As we have seen, however, in the instant case the Legislature did not adopt any such generally applicable mechanism for limiting state expenditures. Instead, it undertook to reject a particular attorney fee award apparently because of a legislative committee’s disagreement with the merits of the final court judgment rendered in the case. As we have explained, because the Legislature had no authority to exercise such a classical judicial function, the resulting restriction on the use of funds for payment of this particular fee award is invalid.9
5. Conclusion.
As discussed above, the trial court in this case did not order the Legislature to pass an appropriations bill or to undertake any other [552]*552legislative act, but simply directed an appropriate state official to pay a sum of money out of funds that the Legislature had already appropriated.10 As we have seen, both the terms of the budget act and past administrative practice demonstrate that the funds in question were generally available for the payment of court-awarded attorney fees. Although the Legislature’s deletion of a proposed appropriation for this particular award of attorney fees indicates that it did not intend the payment of this fee, and although the Legislature has broad authority to adopt general rules that apply without arbitrary discrimination to the recovery of attorney fees, the Legislature cannot pay some awards and not others solely because it readjudicates and redecides the merits of a case in which the court has reached a final judgment.
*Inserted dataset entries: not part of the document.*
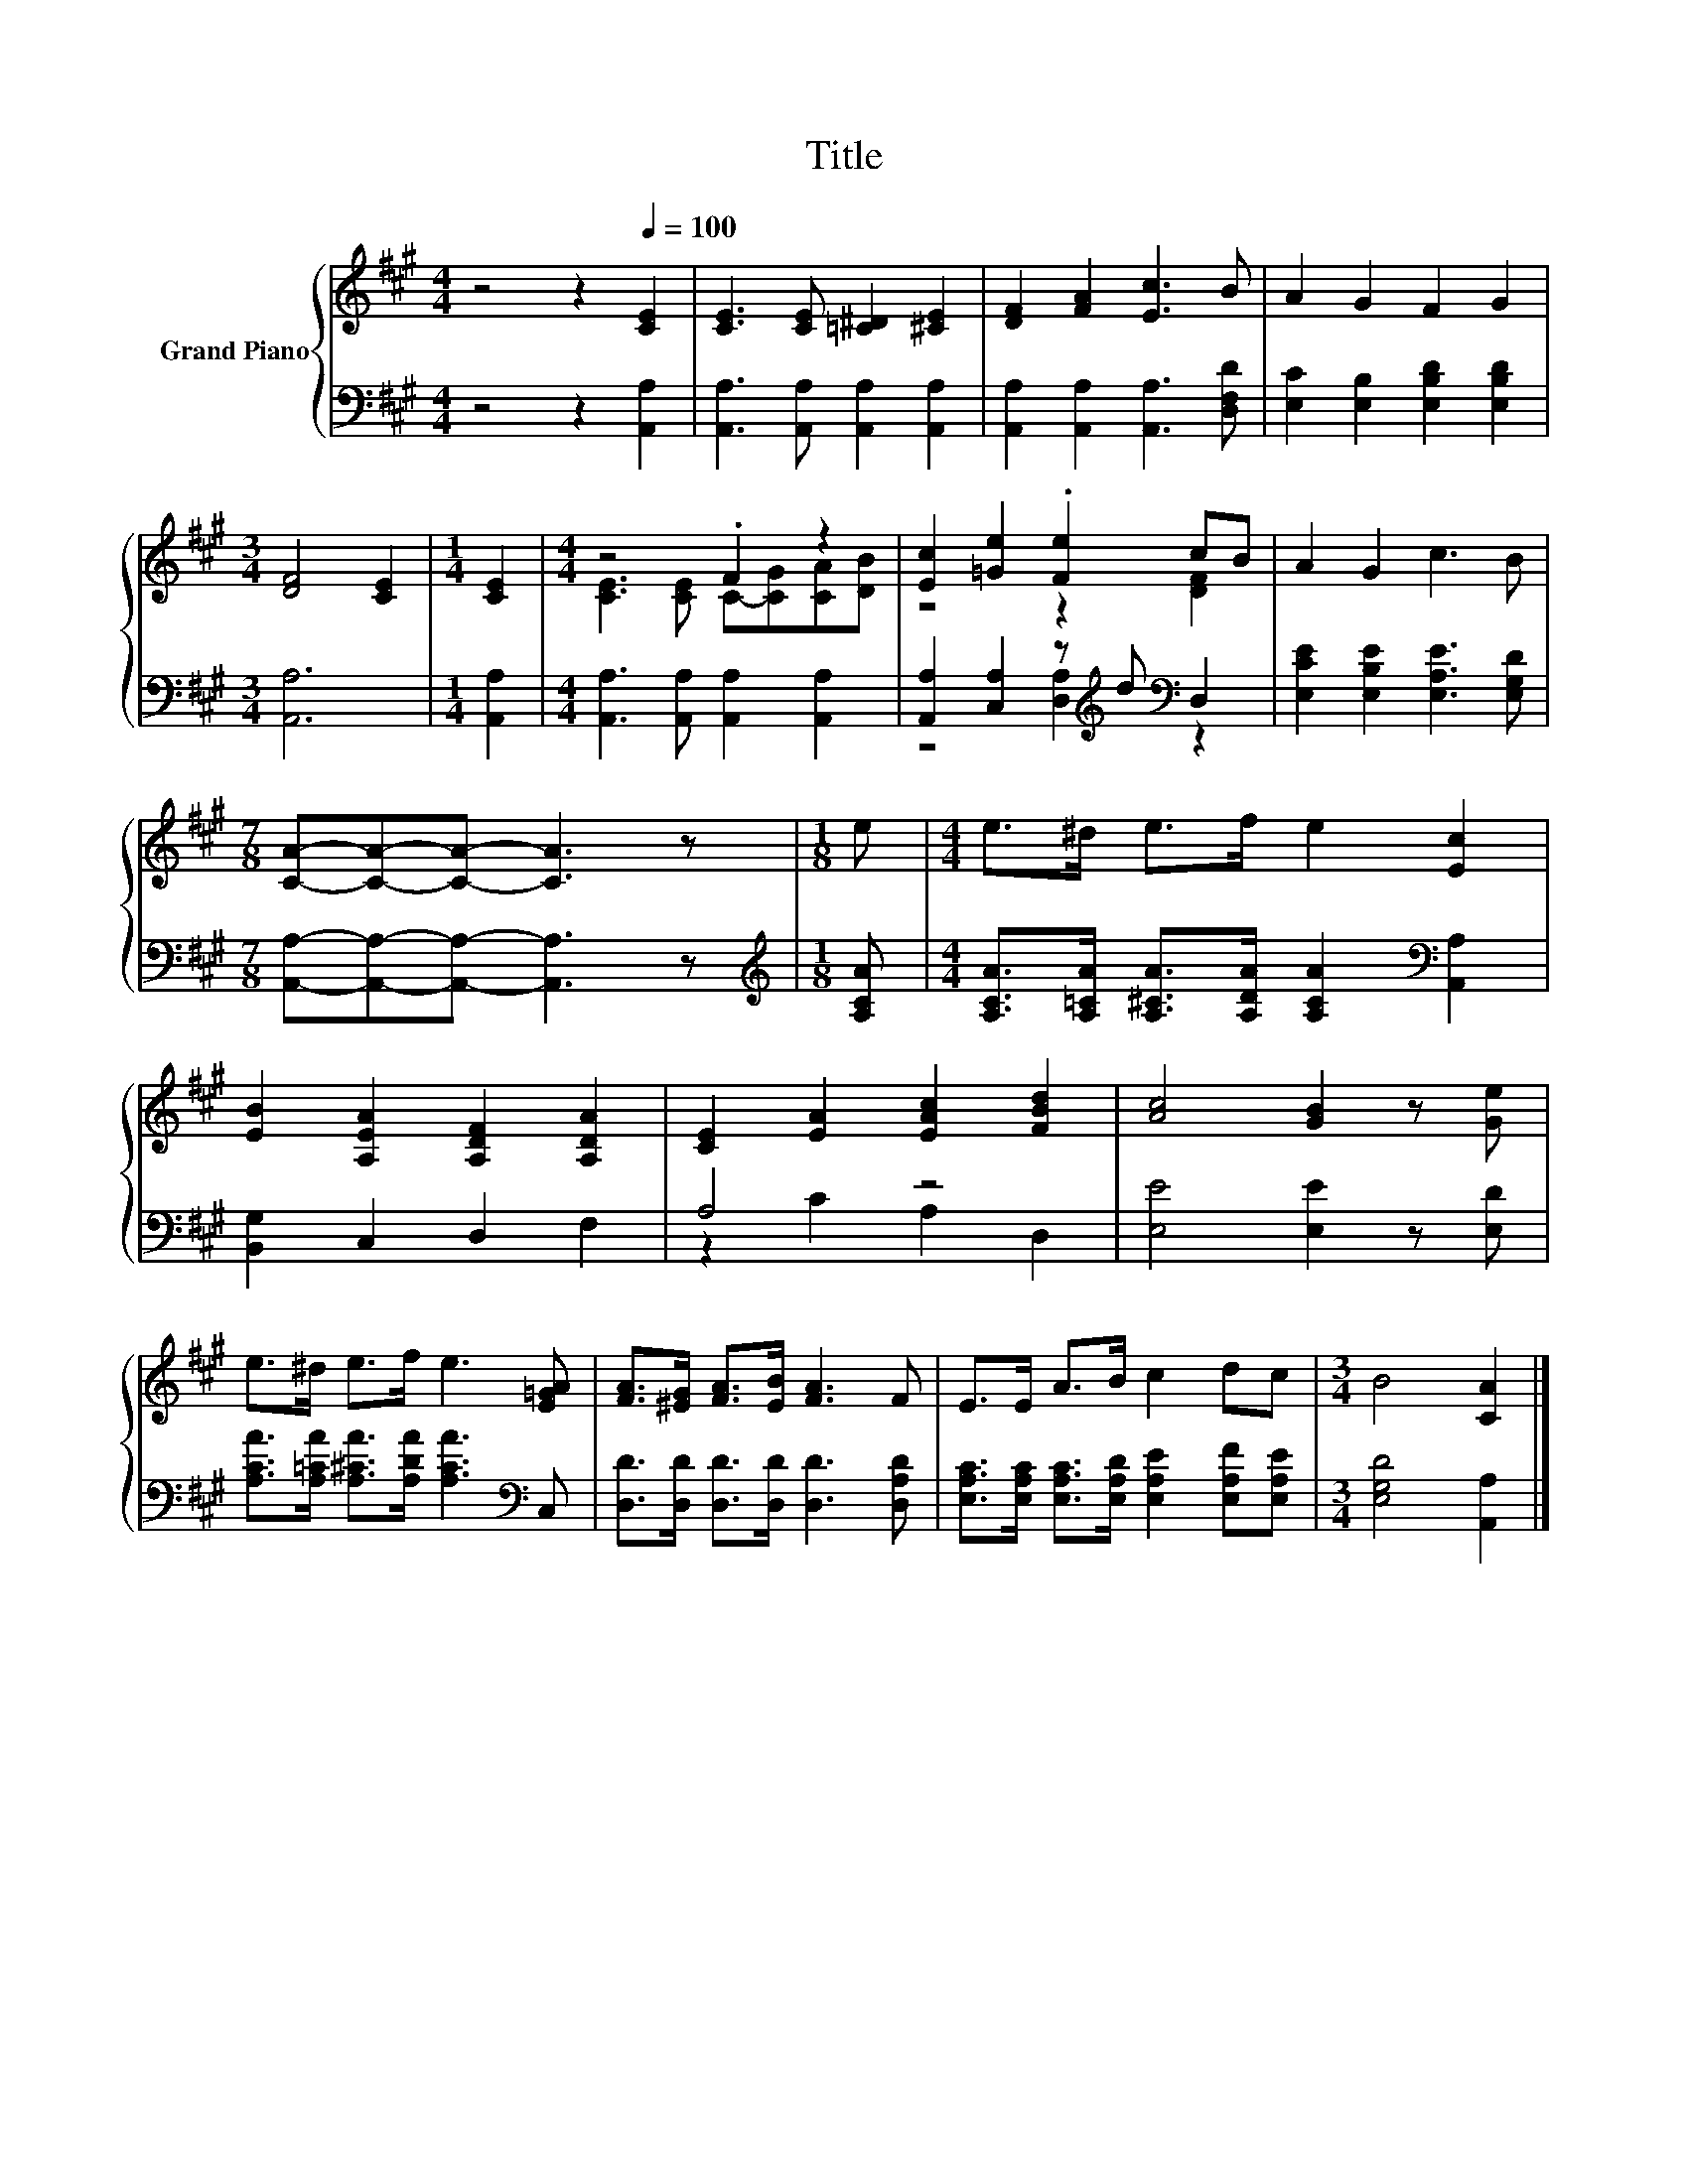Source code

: X:1
T:Title
%%score { ( 1 3 ) | ( 2 4 ) }
L:1/8
M:4/4
K:A
V:1 treble nm="Grand Piano"
V:3 treble 
V:2 bass 
V:4 bass 
V:1
 z4 z2[Q:1/4=100] [CE]2 | [CE]3 [CE] [=C^D]2 [^CE]2 | [DF]2 [FA]2 [Ec]3 B | A2 G2 F2 G2 | %4
[M:3/4] [DF]4 [CE]2 |[M:1/4] [CE]2 |[M:4/4] z4 .F2 z2 | [Ec]2 [=Ge]2 .[Fe]2 cB | A2 G2 c3 B | %9
[M:7/8] [CA]-[CA]-[CA]- [CA]3 z |[M:1/8] e |[M:4/4] e>^d e>f e2 [Ec]2 | %12
 [EB]2 [A,EA]2 [A,DF]2 [A,DA]2 | [CE]2 [EA]2 [EAc]2 [FBd]2 | [Ac]4 [GB]2 z [Ge] | %15
 e>^d e>f e3 [E=GA] | [FA]>[^EG] [FA]>[EB] [FA]3 F | E>E A>B c2 dc |[M:3/4] B4 [CA]2 |] %19
V:2
 z4 z2 [A,,A,]2 | [A,,A,]3 [A,,A,] [A,,A,]2 [A,,A,]2 | [A,,A,]2 [A,,A,]2 [A,,A,]3 [D,F,D] | %3
 [E,C]2 [E,B,]2 [E,B,D]2 [E,B,D]2 |[M:3/4] [A,,A,]6 |[M:1/4] [A,,A,]2 | %6
[M:4/4] [A,,A,]3 [A,,A,] [A,,A,]2 [A,,A,]2 | [A,,A,]2 [C,A,]2 z[K:treble] d[K:bass] D,2 | %8
 [E,CE]2 [E,B,E]2 [E,A,E]3 [E,G,D] |[M:7/8] [A,,A,]-[A,,A,]-[A,,A,]- [A,,A,]3 z | %10
[M:1/8][K:treble] [A,CA] |[M:4/4] [A,CA]>[A,=CA] [A,^CA]>[A,DA] [A,CA]2[K:bass] [A,,A,]2 | %12
 [B,,G,]2 C,2 D,2 F,2 | A,4 z4 | [E,E]4 [E,E]2 z [E,D] | %15
 [A,CA]>[A,=CA] [A,^CA]>[A,DA] [A,CA]3[K:bass] C, | [D,D]>[D,D] [D,D]>[D,D] [D,D]3 [D,A,D] | %17
 [E,A,C]>[E,A,C] [E,A,C]>[E,A,D] [E,A,E]2 [E,A,F][E,A,E] |[M:3/4] [E,G,D]4 [A,,A,]2 |] %19
V:3
 x8 | x8 | x8 | x8 |[M:3/4] x6 |[M:1/4] x2 |[M:4/4] [CE]3 [CE] C-[CG][CA][DB] | z4 z2 [DF]2 | x8 | %9
[M:7/8] x7 |[M:1/8] x |[M:4/4] x8 | x8 | x8 | x8 | x8 | x8 | x8 |[M:3/4] x6 |] %19
V:4
 x8 | x8 | x8 | x8 |[M:3/4] x6 |[M:1/4] x2 |[M:4/4] x8 | z4 [D,A,]2[K:treble][K:bass] z2 | x8 | %9
[M:7/8] x7 |[M:1/8][K:treble] x |[M:4/4] x6[K:bass] x2 | x8 | z2 C2 A,2 D,2 | x8 | x7[K:bass] x | %16
 x8 | x8 |[M:3/4] x6 |] %19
In sum, individual citizens who litigate claims against the government in our state courts are constitutionally entitled to expect that when the government loses, the Legislature will respect the final outcome of such litigation. The Legislature is not a supercourt that can pick and choose on a case-by-case basis which final judgments it will pay and which it will reject. If that kind of arbitrary conduct by the Legislature were to be the law, our system of justice would be subordinated to the popular vote of legislators, and our constitutional bedrock principle of separation of powers would become a shattered mass of scattered fragments.
The judgment is affirmed.
Mosk, J., Newman, J., Reynoso, J.,
Assigned by the Chairperson of the Judicial Council.